Кроме того, мышей лечили пиридинпиразолом (соединение 1) и лоламицином внутриперитонеально в течение трех дней. Фармакокинетические исследования проводились для оценки биодоступности лоламицина. Модели инфекций использовались для сравнения эффективности лоламицина и соединения 1 при лечении пневмонии и септицемии, при этом лоламицин также вводили орально. Микробиомы мышей анализировали с использованием их фекальных образцов через секвенирование 16S рибосомальной РНК. Дополнительно мышей, обработанных антибиотиками, подвергали воздействию C. difficile, чтобы оценить их способность самостоятельно избавляться от патогена.
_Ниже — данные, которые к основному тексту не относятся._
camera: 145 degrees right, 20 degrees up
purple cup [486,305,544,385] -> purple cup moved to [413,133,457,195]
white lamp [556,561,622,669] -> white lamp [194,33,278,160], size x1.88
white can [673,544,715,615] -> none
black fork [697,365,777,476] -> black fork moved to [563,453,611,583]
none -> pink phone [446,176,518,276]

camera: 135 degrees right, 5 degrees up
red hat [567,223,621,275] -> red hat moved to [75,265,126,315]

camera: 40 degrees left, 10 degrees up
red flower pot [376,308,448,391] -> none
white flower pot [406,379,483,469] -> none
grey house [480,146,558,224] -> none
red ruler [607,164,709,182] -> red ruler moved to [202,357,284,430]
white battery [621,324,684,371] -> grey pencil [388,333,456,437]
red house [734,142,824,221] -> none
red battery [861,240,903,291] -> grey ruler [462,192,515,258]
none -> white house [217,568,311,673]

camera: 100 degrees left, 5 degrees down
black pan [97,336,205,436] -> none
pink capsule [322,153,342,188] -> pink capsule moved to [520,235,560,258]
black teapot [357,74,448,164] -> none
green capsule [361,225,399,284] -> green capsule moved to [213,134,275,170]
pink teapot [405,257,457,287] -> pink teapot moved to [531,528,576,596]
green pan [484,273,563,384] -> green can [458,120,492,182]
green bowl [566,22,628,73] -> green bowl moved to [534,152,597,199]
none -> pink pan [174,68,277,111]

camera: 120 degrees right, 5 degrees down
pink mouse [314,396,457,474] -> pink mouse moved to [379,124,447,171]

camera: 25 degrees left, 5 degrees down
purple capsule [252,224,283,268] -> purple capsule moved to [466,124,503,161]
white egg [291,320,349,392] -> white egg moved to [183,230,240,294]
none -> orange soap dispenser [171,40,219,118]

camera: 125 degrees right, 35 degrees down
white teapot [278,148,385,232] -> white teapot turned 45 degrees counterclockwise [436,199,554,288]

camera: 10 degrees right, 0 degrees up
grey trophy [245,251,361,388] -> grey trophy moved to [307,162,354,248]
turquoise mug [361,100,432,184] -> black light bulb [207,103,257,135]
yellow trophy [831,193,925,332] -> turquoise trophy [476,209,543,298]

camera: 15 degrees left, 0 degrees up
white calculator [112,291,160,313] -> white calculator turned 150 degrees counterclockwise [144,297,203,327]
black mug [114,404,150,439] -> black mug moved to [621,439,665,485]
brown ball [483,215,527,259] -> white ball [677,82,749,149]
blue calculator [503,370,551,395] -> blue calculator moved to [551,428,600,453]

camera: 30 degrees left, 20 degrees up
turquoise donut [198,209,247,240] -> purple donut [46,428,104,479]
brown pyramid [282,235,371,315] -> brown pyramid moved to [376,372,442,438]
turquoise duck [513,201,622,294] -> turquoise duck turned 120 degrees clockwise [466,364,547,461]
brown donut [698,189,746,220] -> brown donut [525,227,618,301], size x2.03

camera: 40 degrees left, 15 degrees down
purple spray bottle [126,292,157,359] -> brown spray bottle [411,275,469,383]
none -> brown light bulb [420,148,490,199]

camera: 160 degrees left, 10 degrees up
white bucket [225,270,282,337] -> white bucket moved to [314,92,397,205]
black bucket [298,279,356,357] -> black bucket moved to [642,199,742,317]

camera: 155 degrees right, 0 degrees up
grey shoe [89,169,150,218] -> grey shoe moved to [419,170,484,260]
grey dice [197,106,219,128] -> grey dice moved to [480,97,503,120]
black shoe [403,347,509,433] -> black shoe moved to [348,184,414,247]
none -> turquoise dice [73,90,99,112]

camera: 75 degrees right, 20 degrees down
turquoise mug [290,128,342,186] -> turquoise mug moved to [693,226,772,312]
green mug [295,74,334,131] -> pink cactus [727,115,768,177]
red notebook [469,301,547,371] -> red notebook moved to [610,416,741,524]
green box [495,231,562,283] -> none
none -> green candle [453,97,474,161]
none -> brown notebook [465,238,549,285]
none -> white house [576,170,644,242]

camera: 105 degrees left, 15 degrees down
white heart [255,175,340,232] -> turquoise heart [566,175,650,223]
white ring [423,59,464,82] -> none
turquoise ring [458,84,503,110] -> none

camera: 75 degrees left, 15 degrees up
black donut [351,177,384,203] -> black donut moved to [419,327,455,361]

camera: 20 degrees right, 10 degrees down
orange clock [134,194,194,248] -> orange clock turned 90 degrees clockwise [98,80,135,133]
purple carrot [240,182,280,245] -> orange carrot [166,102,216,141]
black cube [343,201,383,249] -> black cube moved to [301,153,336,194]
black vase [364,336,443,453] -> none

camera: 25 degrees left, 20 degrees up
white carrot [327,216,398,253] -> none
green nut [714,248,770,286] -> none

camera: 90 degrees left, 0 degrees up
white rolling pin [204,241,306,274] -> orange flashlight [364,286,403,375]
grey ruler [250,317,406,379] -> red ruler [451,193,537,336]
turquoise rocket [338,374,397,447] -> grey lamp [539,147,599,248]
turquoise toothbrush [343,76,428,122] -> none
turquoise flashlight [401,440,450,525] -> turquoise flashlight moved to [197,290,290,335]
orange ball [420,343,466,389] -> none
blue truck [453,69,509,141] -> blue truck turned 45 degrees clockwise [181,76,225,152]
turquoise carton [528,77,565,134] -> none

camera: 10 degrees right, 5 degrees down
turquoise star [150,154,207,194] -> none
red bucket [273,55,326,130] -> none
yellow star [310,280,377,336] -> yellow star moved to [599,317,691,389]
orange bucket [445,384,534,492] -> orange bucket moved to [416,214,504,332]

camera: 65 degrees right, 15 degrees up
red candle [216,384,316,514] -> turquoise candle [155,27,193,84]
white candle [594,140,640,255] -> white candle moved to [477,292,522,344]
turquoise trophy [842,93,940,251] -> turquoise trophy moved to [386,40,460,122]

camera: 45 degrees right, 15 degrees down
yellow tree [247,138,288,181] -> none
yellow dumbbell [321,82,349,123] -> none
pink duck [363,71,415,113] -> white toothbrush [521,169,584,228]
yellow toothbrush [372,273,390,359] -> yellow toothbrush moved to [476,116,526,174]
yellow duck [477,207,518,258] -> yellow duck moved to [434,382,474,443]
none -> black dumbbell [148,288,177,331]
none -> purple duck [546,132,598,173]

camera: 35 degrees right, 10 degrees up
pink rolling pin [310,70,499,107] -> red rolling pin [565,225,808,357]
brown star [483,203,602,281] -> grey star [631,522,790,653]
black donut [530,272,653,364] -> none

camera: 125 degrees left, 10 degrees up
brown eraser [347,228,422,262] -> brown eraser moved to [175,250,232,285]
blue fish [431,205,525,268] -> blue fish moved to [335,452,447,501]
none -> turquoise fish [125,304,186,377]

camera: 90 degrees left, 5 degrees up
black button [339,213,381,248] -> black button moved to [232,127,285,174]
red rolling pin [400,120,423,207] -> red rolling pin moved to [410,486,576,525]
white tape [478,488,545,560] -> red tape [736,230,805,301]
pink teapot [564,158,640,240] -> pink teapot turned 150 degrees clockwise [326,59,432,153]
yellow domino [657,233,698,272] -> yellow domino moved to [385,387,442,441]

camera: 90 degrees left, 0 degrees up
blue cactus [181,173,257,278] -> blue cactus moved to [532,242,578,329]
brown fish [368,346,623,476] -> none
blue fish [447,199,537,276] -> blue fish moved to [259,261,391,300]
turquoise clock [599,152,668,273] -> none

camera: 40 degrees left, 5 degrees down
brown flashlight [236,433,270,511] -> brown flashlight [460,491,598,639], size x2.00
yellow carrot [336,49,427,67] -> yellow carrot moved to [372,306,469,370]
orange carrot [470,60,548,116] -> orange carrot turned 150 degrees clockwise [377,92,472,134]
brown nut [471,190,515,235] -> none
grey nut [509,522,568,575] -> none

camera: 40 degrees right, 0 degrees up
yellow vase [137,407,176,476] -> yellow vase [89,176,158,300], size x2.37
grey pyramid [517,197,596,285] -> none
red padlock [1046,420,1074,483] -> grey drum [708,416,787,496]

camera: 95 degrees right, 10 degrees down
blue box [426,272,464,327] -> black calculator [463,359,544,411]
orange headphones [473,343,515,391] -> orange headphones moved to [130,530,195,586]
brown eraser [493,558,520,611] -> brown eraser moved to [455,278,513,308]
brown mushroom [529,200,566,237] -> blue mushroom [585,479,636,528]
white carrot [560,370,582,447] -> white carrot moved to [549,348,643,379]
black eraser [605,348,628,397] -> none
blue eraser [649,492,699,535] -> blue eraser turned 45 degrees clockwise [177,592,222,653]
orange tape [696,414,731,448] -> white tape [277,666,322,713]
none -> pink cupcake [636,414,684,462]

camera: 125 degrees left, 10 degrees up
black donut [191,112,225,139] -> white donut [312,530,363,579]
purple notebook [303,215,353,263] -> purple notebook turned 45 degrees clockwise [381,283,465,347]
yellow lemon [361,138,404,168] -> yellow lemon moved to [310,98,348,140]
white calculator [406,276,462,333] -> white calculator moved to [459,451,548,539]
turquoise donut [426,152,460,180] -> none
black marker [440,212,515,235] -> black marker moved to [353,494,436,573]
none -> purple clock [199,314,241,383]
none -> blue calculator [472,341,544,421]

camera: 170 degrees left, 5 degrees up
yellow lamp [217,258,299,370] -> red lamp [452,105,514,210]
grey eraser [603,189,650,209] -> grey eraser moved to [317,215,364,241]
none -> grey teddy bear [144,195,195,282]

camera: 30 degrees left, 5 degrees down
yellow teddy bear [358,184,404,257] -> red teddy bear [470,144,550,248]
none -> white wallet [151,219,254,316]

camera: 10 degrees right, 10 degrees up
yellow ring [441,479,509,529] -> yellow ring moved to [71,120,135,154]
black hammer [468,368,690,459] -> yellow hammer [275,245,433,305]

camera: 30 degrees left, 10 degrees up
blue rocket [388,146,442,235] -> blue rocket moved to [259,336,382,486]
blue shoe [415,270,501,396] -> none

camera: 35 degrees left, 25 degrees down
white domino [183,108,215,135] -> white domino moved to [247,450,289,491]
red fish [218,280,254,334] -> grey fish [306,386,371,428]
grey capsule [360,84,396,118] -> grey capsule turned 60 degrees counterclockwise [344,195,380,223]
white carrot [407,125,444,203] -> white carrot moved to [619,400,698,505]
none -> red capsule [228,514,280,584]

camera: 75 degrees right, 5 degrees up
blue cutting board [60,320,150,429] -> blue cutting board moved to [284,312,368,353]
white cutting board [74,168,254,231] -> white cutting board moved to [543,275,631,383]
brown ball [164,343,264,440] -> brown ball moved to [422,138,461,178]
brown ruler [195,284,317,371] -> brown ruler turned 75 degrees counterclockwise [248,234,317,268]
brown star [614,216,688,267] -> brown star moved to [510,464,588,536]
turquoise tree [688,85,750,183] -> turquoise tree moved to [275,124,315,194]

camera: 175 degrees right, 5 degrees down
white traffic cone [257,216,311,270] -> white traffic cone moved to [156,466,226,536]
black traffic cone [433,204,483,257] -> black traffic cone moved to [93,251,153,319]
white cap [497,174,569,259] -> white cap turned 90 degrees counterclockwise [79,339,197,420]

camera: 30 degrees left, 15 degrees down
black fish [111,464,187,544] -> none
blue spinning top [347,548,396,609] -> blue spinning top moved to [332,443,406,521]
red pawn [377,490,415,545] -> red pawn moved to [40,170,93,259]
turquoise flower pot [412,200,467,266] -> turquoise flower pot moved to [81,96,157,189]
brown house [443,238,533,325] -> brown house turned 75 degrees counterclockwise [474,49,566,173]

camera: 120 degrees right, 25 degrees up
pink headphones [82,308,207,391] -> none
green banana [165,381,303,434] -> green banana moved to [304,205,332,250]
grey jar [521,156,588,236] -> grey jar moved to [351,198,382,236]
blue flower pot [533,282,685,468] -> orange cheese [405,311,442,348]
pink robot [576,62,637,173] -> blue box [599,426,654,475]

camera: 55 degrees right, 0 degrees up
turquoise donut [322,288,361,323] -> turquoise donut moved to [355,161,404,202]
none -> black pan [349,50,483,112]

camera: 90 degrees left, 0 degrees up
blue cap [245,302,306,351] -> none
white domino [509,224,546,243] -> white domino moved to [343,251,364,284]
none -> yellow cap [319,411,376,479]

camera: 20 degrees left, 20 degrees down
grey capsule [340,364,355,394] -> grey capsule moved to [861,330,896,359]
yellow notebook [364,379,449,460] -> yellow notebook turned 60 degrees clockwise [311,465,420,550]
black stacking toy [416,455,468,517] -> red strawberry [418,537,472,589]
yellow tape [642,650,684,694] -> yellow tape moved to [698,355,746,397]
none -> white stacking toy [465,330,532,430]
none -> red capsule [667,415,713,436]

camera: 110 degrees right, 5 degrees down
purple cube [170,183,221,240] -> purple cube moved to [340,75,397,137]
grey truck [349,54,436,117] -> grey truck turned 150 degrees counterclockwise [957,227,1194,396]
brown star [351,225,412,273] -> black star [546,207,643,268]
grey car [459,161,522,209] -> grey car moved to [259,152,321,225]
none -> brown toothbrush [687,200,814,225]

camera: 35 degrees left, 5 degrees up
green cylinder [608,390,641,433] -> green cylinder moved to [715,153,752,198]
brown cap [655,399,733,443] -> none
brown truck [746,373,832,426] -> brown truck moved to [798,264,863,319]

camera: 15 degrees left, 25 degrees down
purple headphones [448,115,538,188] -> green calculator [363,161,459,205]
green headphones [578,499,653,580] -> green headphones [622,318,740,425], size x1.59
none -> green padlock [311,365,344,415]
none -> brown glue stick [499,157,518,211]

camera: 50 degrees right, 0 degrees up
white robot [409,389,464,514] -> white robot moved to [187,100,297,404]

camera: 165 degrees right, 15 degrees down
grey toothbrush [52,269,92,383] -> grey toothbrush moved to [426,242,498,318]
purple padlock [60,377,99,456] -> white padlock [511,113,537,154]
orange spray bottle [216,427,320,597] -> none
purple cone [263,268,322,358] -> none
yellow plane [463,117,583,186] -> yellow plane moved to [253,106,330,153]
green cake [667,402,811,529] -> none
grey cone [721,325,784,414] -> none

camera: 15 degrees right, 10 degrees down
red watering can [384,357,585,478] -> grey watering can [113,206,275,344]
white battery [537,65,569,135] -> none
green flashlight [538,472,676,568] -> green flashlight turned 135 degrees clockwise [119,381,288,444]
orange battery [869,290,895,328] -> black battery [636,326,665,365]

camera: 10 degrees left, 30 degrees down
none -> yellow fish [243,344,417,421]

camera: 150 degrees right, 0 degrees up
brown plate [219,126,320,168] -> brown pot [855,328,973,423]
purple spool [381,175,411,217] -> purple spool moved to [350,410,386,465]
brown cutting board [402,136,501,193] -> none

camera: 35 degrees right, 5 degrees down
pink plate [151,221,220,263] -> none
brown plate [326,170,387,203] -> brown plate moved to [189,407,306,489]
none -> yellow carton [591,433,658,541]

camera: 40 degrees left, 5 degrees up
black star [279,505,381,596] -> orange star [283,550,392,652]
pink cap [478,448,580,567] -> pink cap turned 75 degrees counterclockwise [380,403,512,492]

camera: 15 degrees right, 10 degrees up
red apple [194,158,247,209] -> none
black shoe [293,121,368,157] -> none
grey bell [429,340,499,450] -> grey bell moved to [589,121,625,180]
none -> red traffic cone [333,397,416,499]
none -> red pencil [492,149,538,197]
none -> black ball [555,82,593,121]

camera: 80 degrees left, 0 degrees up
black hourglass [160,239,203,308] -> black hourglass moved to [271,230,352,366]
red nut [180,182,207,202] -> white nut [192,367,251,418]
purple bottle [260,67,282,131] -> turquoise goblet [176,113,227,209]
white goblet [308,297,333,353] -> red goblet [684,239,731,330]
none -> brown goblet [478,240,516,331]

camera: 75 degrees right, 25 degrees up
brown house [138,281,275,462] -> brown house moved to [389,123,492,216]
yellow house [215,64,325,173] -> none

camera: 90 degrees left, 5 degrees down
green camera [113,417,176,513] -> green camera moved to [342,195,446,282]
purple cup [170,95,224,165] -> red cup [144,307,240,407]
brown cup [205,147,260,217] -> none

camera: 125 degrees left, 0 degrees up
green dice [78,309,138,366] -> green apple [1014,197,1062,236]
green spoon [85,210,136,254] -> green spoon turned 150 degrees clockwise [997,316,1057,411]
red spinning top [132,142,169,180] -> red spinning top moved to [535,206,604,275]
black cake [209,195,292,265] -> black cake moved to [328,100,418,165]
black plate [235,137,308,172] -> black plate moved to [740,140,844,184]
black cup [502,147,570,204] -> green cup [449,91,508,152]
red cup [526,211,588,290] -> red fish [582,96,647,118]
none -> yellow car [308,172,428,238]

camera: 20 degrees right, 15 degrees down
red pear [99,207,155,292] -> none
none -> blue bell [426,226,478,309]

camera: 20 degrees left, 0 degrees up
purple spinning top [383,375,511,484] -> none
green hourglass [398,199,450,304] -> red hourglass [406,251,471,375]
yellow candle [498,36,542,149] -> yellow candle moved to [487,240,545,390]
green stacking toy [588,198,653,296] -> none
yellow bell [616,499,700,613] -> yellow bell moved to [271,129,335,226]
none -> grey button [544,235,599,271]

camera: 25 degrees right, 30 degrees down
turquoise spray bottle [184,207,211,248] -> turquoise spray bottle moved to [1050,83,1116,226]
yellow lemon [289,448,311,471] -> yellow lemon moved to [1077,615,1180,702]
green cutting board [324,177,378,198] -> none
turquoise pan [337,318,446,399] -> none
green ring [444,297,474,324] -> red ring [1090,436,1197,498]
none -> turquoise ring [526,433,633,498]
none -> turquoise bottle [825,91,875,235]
Лоламицин, ингибитор комплекса LolCDE, показал высокую активность против специфических грамотрицательных патогенов с низким накоплением в E. coli. Лоламицин проявил селективность, сохраняя как грамположительные, так и грамотрицательные комменсальные бактерии. Он показал минимальную токсичность для клеток млекопитающих и оставался эффективным в присутствии человеческой сыворотки. Лоламицин продемонстрировал высокую активность против многорезистентных клинических изолятов E. coli, K. pneumoniae и E. cloacae. Лоламицин превзошел другие соединения, показав узкий диапазон минимальных ингибирующих концентраций и эффективность против многорезистентных штаммов.
Секвенирование lolCDE в устойчивых штаммах не выявило мутаций, связанных с устойчивостью к лоламицину, что подчеркивает его потенциал как перспективного кандидата на антибиотик. Лоламицин показал низкую частоту устойчивости среди штаммов. Белки LolC и LolE были идентифицированы как цели, с конкретными мутациями, связанными с устойчивостью. Лоламицин проявил либо бактерицидное, либо бактериостатическое действие против тестируемых бактерий. Наблюдалось набухание клеток, обработанных лоламицином, что свидетельствует о нарушении транспорта липопротеинов. Устойчивые к лоламицину мутанты проявили измененные фенотипические реакции на лечение, что подтверждает вовлеченность LolC и LolE.
Лоламицин нарушал транспорт липопротеинов, конкурентно ингибируя связывание в местах BS1 и BS2. Гидрофобные взаимодействия оказались основными, объясняя снижение эффективности соединений с первичными аминами. Мутации, вызывающие устойчивость, влияли на аффинность связывания лоламицина, подчеркивая их роль в дестабилизации мест связывания. Лоламицин показал превосходную эффективность по сравнению с соединением 1 в уменьшении бактериальной нагрузки и повышении выживаемости в моделях инфекций с участием многорезистентных бактерий, таких как E. coli AR0349, K. pneumoniae и E. cloacae.
Пероральное введение лоламицина показало значительную биодоступность и эффективность, снижая бактериальную нагрузку и увеличивая выживаемость мышей, инфицированных устойчивыми к колистину E. coli. Лоламицин минимально воздействовал на микробиом кишечника с сохранением его богатства и разнообразия по сравнению с амоксициллином и клиндамицином. У мышей, обработанных лоламицином, и контрольных животных наблюдалась минимальная колонизация C. difficile. Напротив, мыши, обработанные амоксициллином или клиндамицином, не смогли очиститься от C. difficile, показывая высокую колонизацию на протяжении всего эксперимента.
В заключение, это новаторское исследование выявляет лоламицин как специфический антибиотик, который имеет потенциал для минимизации повреждений микробиома кишечника и предотвращения вторичных инфекций. Необходимы дальнейшие исследования и клинические испытания для подтверждения клинической применимости препарата. В будущем эффект лоламицина по сохранению микробиома может предоставить значительные преимущества по сравнению с текущими антибиотиками широкого спектра действия в клинической практике, улучшая результаты лечения пациентов и общее состояние здоровья.